INPUT |
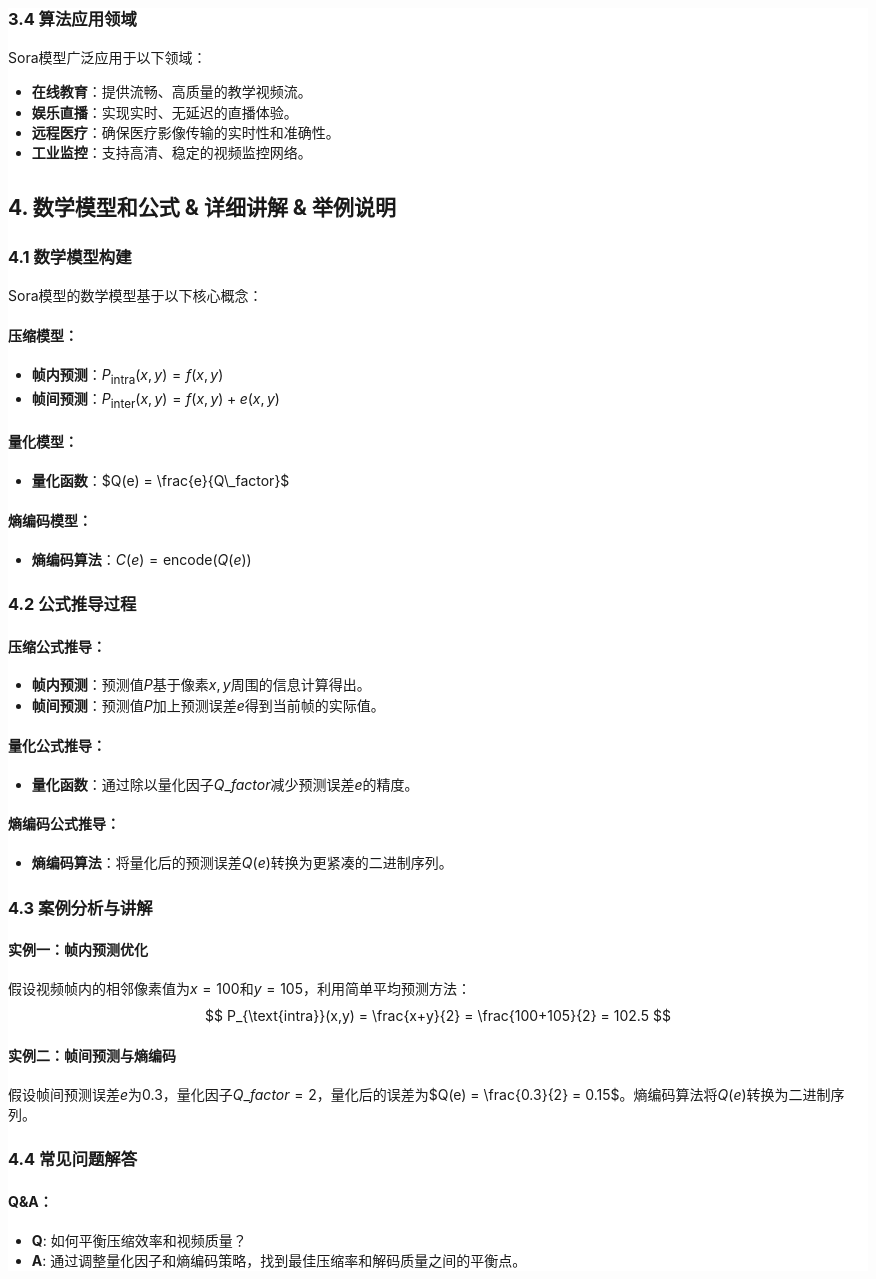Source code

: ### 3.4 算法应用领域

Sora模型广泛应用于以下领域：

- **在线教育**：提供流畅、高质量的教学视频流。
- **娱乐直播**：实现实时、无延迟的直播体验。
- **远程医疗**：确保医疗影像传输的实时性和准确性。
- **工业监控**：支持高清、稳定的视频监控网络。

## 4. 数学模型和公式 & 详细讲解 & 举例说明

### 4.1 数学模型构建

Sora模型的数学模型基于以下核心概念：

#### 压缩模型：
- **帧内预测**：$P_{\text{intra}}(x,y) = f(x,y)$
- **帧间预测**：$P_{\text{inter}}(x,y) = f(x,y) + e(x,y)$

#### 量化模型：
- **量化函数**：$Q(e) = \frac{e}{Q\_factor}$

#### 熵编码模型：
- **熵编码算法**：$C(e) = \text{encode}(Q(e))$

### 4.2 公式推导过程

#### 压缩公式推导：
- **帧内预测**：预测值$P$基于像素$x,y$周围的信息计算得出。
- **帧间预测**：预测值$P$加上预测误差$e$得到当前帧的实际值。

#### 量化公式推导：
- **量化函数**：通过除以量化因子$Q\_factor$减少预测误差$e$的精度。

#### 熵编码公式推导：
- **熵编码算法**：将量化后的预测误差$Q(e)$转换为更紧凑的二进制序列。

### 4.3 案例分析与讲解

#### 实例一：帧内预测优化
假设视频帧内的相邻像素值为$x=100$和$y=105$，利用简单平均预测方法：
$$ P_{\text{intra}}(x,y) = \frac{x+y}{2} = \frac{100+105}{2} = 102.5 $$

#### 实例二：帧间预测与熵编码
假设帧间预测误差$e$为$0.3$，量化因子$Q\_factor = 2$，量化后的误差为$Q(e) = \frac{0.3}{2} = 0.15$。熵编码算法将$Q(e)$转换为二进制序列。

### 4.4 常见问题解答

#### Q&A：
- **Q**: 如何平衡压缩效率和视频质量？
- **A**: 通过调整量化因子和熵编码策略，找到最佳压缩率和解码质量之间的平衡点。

WHAT TO DO | Write out the data once more exactly, omitting the pictures.

YOUR SOLUTION |
Source code

: ### 3.4 算法应用领域

Sora模型广泛应用于以下领域：

- **在线教育**：提供流畅、高质量的教学视频流。
- **娱乐直播**：实现实时、无延迟的直播体验。
- **远程医疗**：确保医疗影像传输的实时性和准确性。
- **工业监控**：支持高清、稳定的视频监控网络。

## 4. 数学模型和公式 & 详细讲解 & 举例说明

### 4.1 数学模型构建

Sora模型的数学模型基于以下核心概念：

#### 压缩模型：
- **帧内预测**：$P_{\text{intra}}(x,y) = f(x,y)$
- **帧间预测**：$P_{\text{inter}}(x,y) = f(x,y) + e(x,y)$

#### 量化模型：
- **量化函数**：$Q(e) = \frac{e}{Q\_factor}$

#### 熵编码模型：
- **熵编码算法**：$C(e) = \text{encode}(Q(e))$

### 4.2 公式推导过程

#### 压缩公式推导：
- **帧内预测**：预测值$P$基于像素$x,y$周围的信息计算得出。
- **帧间预测**：预测值$P$加上预测误差$e$得到当前帧的实际值。

#### 量化公式推导：
- **量化函数**：通过除以量化因子$Q\_factor$减少预测误差$e$的精度。

#### 熵编码公式推导：
- **熵编码算法**：将量化后的预测误差$Q(e)$转换为更紧凑的二进制序列。

### 4.3 案例分析与讲解

#### 实例一：帧内预测优化
假设视频帧内的相邻像素值为$x=100$和$y=105$，利用简单平均预测方法：
$$ P_{\text{intra}}(x,y) = \frac{x+y}{2} = \frac{100+105}{2} = 102.5 $$

#### 实例二：帧间预测与熵编码
假设帧间预测误差$e$为$0.3$，量化因子$Q\_factor = 2$，量化后的误差为$Q(e) = \frac{0.3}{2} = 0.15$。熵编码算法将$Q(e)$转换为二进制序列。

### 4.4 常见问题解答

#### Q&A：
- **Q**: 如何平衡压缩效率和视频质量？
- **A**: 通过调整量化因子和熵编码策略，找到最佳压缩率和解码质量之间的平衡点。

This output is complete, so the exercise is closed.